The artists also created faux mold to make a piece on the wall look aged, as if it were a piece that came off the Pacific Ocean Park pier in Santa Monica. “A Realtor friend of mine came in here and said, ‘Jimmy, you have to do something about this mold. It’s not healthy,’” Peter says. “I almost fell out of my chair laughing.”
He’s always liked corrugated metal but couldn’t find a place in his house to use the material. So he had Magallanes use corrugated metal to create the multimedia piece in the hallway.
In the powder room, Peter originally tried doing something that he thought might be found in a Jamaican beach shack, but it didn’t work. So instead, he printed out a picture of a Jackson Pollock painting and let his painter loose with it. “It’s a little overwhelming, but it’s so fun,” Peter says. “I like watching peoples’ faces coming into my home.”

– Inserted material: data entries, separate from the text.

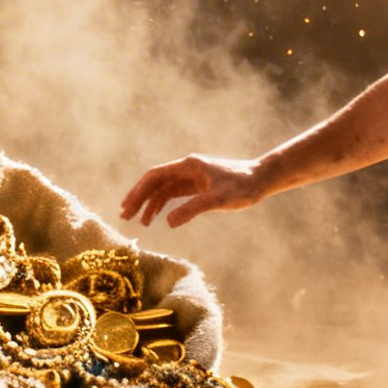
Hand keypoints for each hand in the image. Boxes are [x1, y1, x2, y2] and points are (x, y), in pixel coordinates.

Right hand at [120, 155, 264, 229]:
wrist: (262, 179)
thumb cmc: (243, 187)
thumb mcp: (219, 200)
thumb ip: (193, 209)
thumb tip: (168, 222)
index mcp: (188, 166)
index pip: (155, 176)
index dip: (139, 191)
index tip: (128, 207)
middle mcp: (187, 168)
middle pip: (155, 181)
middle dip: (139, 197)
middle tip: (125, 216)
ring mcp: (192, 176)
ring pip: (163, 188)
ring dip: (150, 202)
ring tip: (139, 222)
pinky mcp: (198, 185)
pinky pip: (174, 194)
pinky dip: (164, 204)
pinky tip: (158, 218)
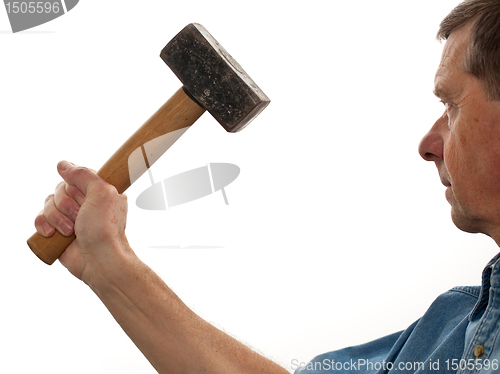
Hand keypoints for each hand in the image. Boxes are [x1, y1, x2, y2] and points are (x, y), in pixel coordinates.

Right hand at [34, 161, 129, 281]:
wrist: (98, 260)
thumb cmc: (105, 228)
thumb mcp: (101, 192)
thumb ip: (83, 174)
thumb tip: (63, 164)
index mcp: (99, 191)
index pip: (76, 176)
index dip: (76, 186)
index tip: (84, 197)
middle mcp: (85, 202)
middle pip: (60, 189)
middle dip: (66, 204)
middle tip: (80, 217)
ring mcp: (70, 217)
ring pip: (48, 203)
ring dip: (57, 218)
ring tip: (70, 231)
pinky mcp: (57, 230)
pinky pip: (40, 219)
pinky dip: (43, 225)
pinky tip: (52, 234)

The orange and blue color scheme continues in one of the guest rooms. It’s hard to tell in the photos, but the painter used different finishes — flat, satin and glossy — to create wall stripes.
The photograph is of Greg Noll, who signed the print, standing in front of a wave at the famous Hawaii surf spot called Pipeline.
A pricey marble countertop adds color to the master bathroom. “Different flavors of marble spark it for people,” Peter says. “This flavor of marble sparked it for me. It just happened to be the most expensive one.”
In the master bedroom, the bed sits on a double-faded, double-dyed orange rug. The headboard is reclaimed lumber pieces put together by Peter’s cabinetmaker friend. “I bet there’s a lot of lead paint in it,” Peter says. “I have enough brain damage as is, so we added coats of flat sealer.”
The mirror is an old window frame; Peter removed the glass panes and added mirrors. It sits on an 8-by-8-inch base and is bolted to the wall.
Peter gets up and surfs almost every morning, then has coffee on the deck, goes for a hike with his dog, then to yoga. Then his girlfriend comes over, and they lounge in the pool on chairs resting on the Baja shelf. It certainly sounds like a colorful life. “Anybody can have blah,” Peter says. “But blah is no fun. Colors are fun and soothing at the same time.”